[TRAVEL, NAVIGATION, NEW ENGLAND, WAR OF 1812]
Remarkable Shipwrecks, or A Collection of Interesting Accounts of Naval Disasters. With many Particulars of the Extraordinary Adventures and Sufferings of the Crews of Vessels Wrecked at Sea, and of their Treatment on Distant Shores. Together with an Account of the Deliverance of Survivors. Selected from Authentic Sources. Hartford, Published by Andrus and Starr, 1813.

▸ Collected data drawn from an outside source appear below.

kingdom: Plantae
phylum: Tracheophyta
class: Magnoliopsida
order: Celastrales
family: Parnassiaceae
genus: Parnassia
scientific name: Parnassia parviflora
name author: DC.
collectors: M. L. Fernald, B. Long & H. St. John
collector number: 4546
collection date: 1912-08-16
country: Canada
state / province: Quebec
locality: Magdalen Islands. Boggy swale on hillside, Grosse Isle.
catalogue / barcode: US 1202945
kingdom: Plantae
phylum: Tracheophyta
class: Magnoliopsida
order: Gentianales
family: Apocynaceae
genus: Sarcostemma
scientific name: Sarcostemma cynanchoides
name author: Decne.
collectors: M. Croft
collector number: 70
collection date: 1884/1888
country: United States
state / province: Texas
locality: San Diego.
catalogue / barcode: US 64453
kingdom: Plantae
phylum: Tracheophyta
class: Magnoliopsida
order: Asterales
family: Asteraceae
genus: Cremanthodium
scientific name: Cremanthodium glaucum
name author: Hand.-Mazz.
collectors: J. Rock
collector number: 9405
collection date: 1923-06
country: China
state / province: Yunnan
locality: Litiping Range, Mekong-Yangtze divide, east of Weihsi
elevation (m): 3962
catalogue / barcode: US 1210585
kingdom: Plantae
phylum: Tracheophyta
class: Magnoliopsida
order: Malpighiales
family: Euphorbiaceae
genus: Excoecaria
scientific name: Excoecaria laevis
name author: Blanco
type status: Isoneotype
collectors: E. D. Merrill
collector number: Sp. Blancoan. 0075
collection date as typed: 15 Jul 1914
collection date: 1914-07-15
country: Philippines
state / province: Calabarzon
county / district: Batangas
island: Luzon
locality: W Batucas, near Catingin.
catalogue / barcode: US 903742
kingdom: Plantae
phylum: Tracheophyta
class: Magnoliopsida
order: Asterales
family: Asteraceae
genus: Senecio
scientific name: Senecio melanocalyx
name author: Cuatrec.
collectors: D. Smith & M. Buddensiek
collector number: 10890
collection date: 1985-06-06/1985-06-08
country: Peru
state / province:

FIRST EDITION. (170 x 110 mm) pp. x, 11- 419. Signatures: A6 -Gg2, Hh5, Hh6, Kk5, Ll6, pp. 397 -400 appear to be misnumbered; perhaps bound with out gathering M, part of the List of Subscribers. Despite the unusual signatures, appears to be complete in comparison to the UPenn Online Books Page database. Bound in full leather, with the compartment on the spine baring the title loose. Still solid. Foxed severely but not unexpectedly throughout. Several provenance details: Written in on the front fly leaf in pen: “Isaac Hynde, his book”; written on the front fly leaf in pencil “Presented to Duty Filbobvin? Coventry November 13 ad 1864?” and “John Hollihan.” On pastedown, the 20th century bookplate of Nathan Comfort Starr, noted scholar of Arthurian Literature. Despite foxing, overall VERY GOOD condition for age.
Beginning with the Loss of the Brig Sally, this work describes famous shipwrecks from the 16th and 18th, and 19th centuries. Most notably, it concludes with the chapter “A Brief sketch of the engagements that have taken place between the Public Vessels of the United States and those of Great Britain, since the comment of the present War”— a fascinatingly current presentation of the War of 1812. The description herein recounts the fight between the Chesapeake and the Shannon in Boston Harbour on June 1, 1813. During this battle, Capt. Lawrence uttered his famous words— “Don’t give up the ship!” which appears in this book for the first time. The book concludes in list of contemporary subscribers.
Many of the book’s owners are now unidentifiable; however, notably, it was owned by the important Nathan Comfort Starr (1896-1981), graduate of Harvard and Oxford, whose work on the Arthurian legends and literature is still in currency today.